When plaintiff's appeal came on for argument, defendants filed a motion to remit it to the Superior Court, on the ground that the interest claimed by plaintiffs would, in the aggregate, amount to less than $2,500, and for that reason the Supreme Court did not have jurisdiction. Plaintiffs correctly answered that the question of jurisdiction in such a case is to be determined under section 1(c) of the Act of June 24, 1895, P. L. 212, as amended by the Acts of May 5, 1899, P. L. 248, and March 2, 1923, P. L. 3, providing that the amount of the judgment, decree or award is the controlling criterion as to whether a case shall go to the Supreme or the Superior Court (Prentice v. Hancock, 204 Pa. 128, 131; Sharp v. Keiser, 292 Pa. 142, 145; Mahoney v. Collman, 293 Pa. 478, 482, 483), and, on this answer, the motion to remit was denied.

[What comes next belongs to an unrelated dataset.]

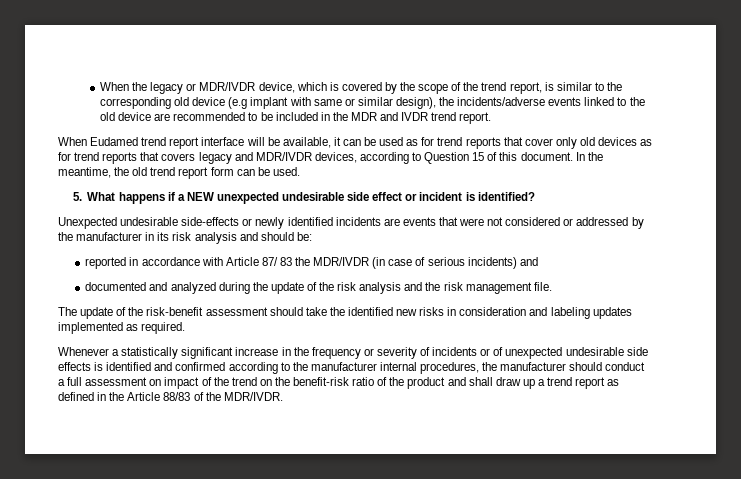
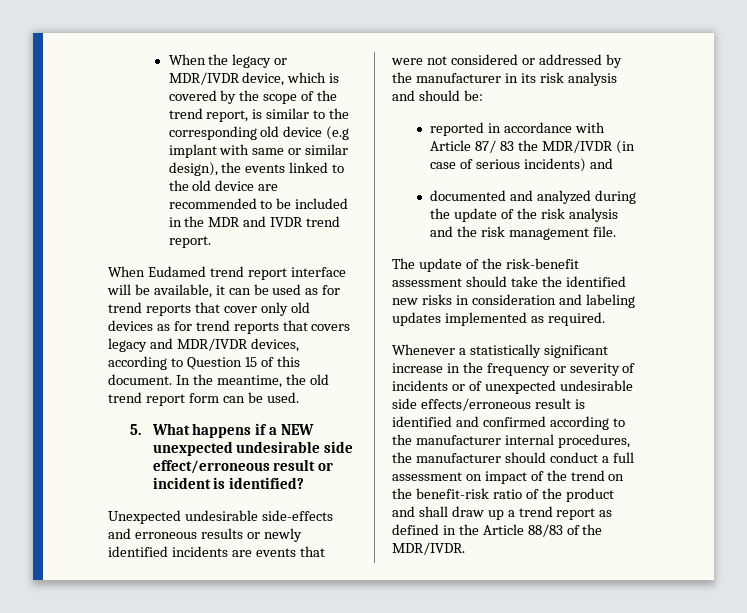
[457,97,546,106] incidents/adverse -> (242, 167) none
[372,192,403,201] effect -> [152,459,316,474] effect/erroneous result
(240, 221) none -> [108,528,243,539] and erroneous results
[58,362,91,371] effects -> [420,398,571,411] effects/erroneous result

Defendants also moved to quash the appeal, on the ground that, under the peculiar circumstances involved, the decree appealed from should not be considered as final. This motion, also, was refused; for the decree in question purports to dispose of all pending exceptions, and orders distribution in accord with a schedule in "the assessor's supplemental account," formally adopted by the court below, thus constituting, under our authorities, a final and appealable order. See Henry's Est., 290 Pa. 537; Graham's Est., 294 Pa. 493; Constable's Est., 297 Pa. 212, 214.
Now, to dispose of the particular question stated by appellants for determination on this appeal: "In an equity case for an accounting, in which the court finds certain sums due to the plaintiffs, are the plantiffs entitled to interest on the amounts found to be due from the time or times when said amounts should have been paid?" We agree with appellants that, under the circumstances of this case, they are entitled to interest on any amount which may be legally due and awarded to them, but the calculation of this interest is a matter to be disposed of by the court below, not by us. The order we are about to enter will put all parties concerned in a position where they may appeal from such final disposition of the case as the court below may make when this record is returned to it; and, owing to the many delays which have already taken place, it is to be hoped that the court below will bring this prolonged controversy to a speedy close.
The decree appealed from is reversed, and the record is remitted to the court below so that it may enter a decree nisi disposing of the question of interest in accordance with the views expressed in this opinion; such decree nisi to be subject to exceptions filed by either party in accordance with our equity rules. Costs to await the final decision in the case.